O verso I wish I could eat your cancer when you turn black, para o escritor da essencial biografia Mais Pesado que o Céu, Charles Cross, “deve ser a mais convoluta via que algum compositor já tomou na história da música pop para dizer ‘eu te amo’”.  Além do mais, Cobain disse em entrevista que o refrão Hey, wait! I’ve got a new complaint é um exemplo de como ele era retratado pela mídia, que sempre tinha alguma acusação a fazer.

Kill yr idols (Foto: Reprodução/Anton Corbijn)

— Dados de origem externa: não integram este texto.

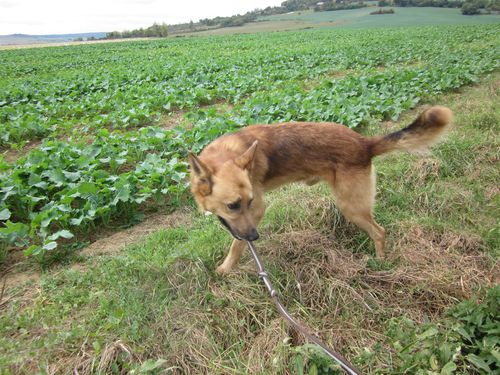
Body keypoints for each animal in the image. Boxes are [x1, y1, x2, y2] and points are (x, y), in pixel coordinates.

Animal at [188, 107, 454, 274]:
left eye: (250, 202)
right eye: (233, 205)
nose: (255, 237)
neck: (224, 154)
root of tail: (364, 143)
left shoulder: (257, 212)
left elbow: (236, 246)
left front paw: (225, 269)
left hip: (351, 207)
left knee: (379, 232)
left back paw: (380, 264)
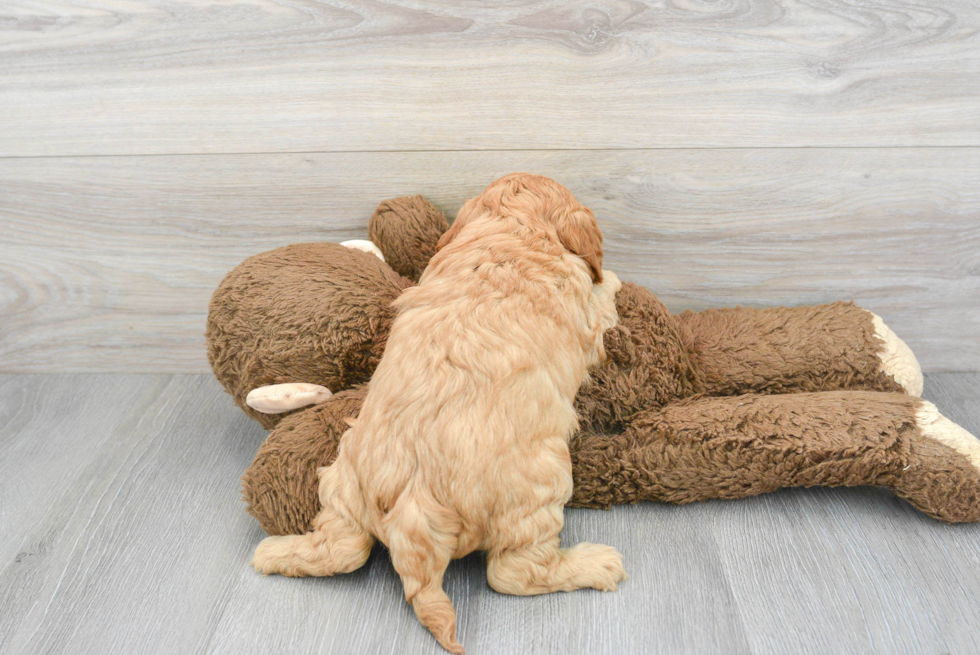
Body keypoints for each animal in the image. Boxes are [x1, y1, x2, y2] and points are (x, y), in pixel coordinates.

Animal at [249, 172, 624, 652]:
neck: (511, 231)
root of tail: (413, 508)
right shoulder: (586, 314)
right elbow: (601, 298)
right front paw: (611, 277)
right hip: (539, 487)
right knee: (513, 572)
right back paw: (595, 564)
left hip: (342, 478)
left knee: (343, 549)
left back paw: (274, 553)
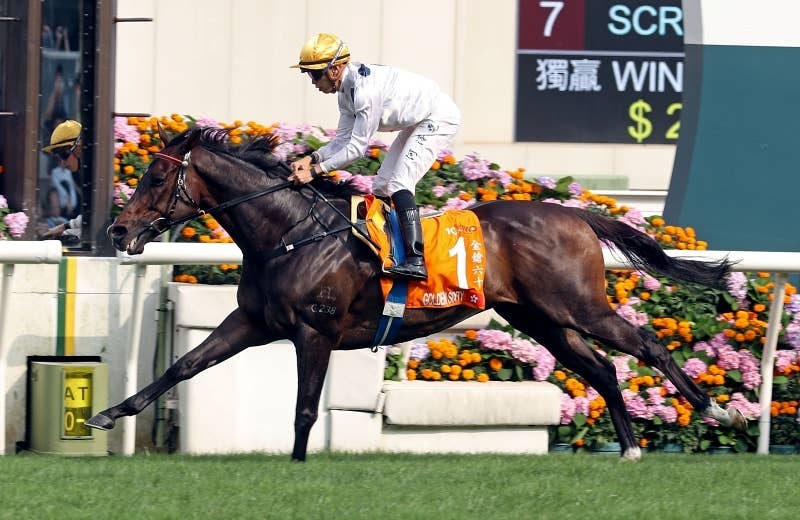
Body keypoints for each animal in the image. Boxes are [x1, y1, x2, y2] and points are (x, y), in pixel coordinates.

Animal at [87, 125, 746, 461]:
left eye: (155, 177)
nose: (117, 231)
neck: (291, 235)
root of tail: (576, 214)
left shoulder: (314, 331)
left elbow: (304, 407)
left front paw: (298, 467)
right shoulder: (253, 323)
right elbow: (183, 366)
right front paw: (108, 414)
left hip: (579, 306)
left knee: (647, 346)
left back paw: (715, 409)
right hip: (542, 321)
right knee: (606, 369)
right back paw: (632, 449)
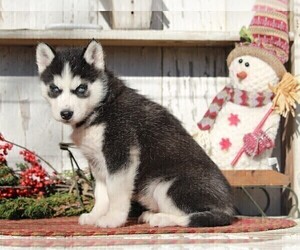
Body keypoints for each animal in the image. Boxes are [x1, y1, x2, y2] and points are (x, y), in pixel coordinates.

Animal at [36, 41, 234, 229]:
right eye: (55, 89)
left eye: (81, 88)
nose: (66, 113)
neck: (102, 107)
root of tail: (229, 206)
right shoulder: (98, 163)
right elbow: (101, 193)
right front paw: (95, 215)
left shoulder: (121, 153)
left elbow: (115, 192)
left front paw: (113, 220)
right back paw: (151, 215)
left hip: (169, 186)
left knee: (211, 217)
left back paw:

A canção mais polêmica da banda se encontra nesse álbum. Estou falando de “Rape Me”, em que Kurt berra nos vocais pedindo para que o estuprem. Como era de se esperar, foi muito criticada e censurada pela mídia. Em contraponto às interpretações existentes, a música é uma metáfora para a exploração midiática que ele sofria, além de ácida ironia à prática do estupro. Ao pedir para alguém te estuprar, já se está colocando em cheque o ato de abuso sexual não consentido. Essa ironia foi construída para expor ao ridículo quem comete tal crime e criticar a violência que acomete as mulheres. Kurt também se mostrou defensor dessa causa em outras músicas, como “Polly”, na qual relata o caso verídico de uma menina de 14 anos sequestrada, torturada e estuprada.

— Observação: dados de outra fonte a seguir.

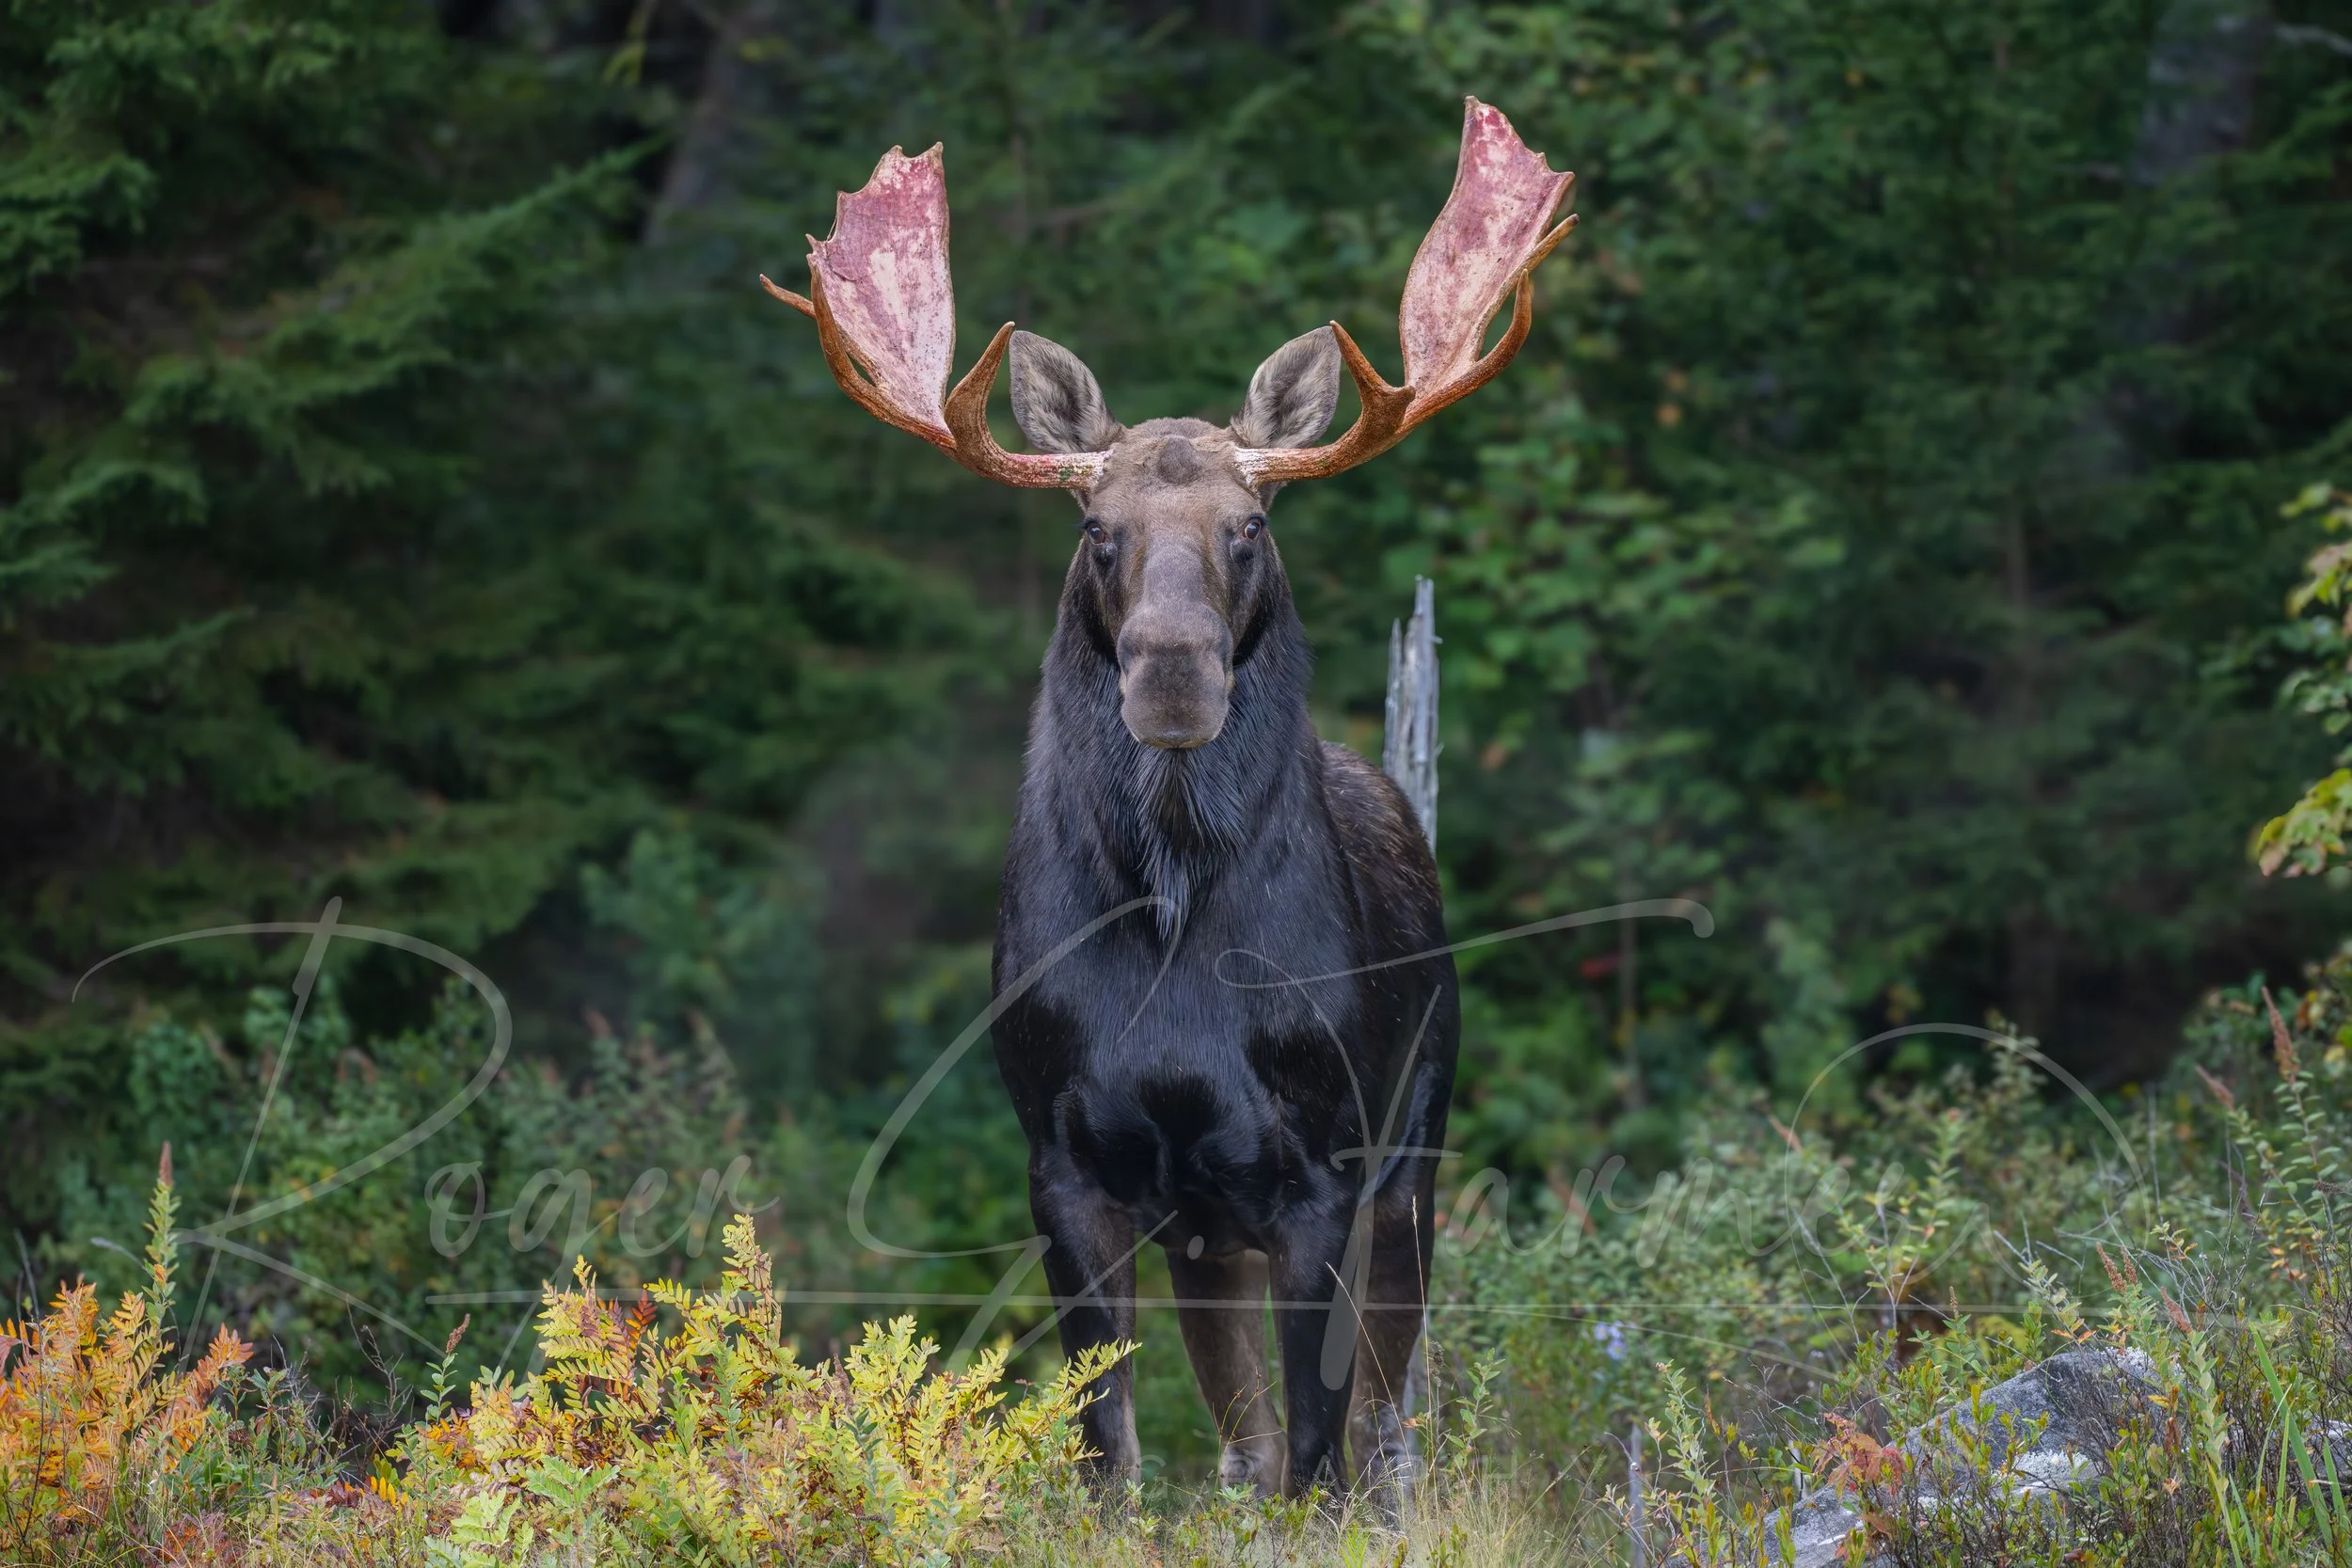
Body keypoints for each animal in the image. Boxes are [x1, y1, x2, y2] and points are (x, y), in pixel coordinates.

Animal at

O álbum se encerra com “All Apologies”, canção simbólica que Cobain dedicou para sua esposa e sua filha no palco do Festival de Reading em 1992. Entretanto, não foi a letra que ele dedicou para as duas, mas sim o sentimento “pacífico e confortável” que a música proporcionava. Realmente, “All Apologies” encerra o álbum com uma sensação merecida de alegria e calma, depois de tantos gritos e emoções experimentadas ao longo das 11 faixas anteriores. A mensagem que Kurt nos deixou em seus últimos versos gravados é que nós somos eternos pedidos de desculpa. All in all, is all we are (“Afinal, é tudo o que somos”).

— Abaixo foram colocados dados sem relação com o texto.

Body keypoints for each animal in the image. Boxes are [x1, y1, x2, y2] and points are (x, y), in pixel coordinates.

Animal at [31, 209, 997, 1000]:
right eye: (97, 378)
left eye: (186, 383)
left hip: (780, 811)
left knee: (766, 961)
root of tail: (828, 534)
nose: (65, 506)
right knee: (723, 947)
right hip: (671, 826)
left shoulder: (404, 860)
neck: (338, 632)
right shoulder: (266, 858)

Versão de “All Apologies” gravado para o acústico MTV Unplugged (1994), último disco lançado pelo Nirvana com Kurt Cobain vivo: tristemente simbólico 

As quatro músicas que foram descritas são o que o álbum possui de mais comercial. Elas “equilibram” o grunge puro, os riffs simples e a voz desafinada em “Very Ape”, “Milk It”, “Scentless Apprentice” e “tourette’s”. Sendo assim, In Utero consegue ser genial até mesmo comercialmente, pois seduz o público com a bizarrice através das faixas mais pops e diversos tipos de emoções: em “Dumb” e “All Apologies” tenho vontade de chorar, mas em “Milk It” e “Scentless Apprentice” a vontade se transforma em querer jogar tudo para o alto e acompanhar os berros. Assim como em “Rape Me” eu penso em crítica social e em como é difícil ser mulher, em “Serve the Servants” reflito sobre minha relação com meu pai e a hipocrisia humana. A simbologia da existência desse álbum, para mim, é a coisa mais linda que Cobain poderia ter deixado como última obra-prima.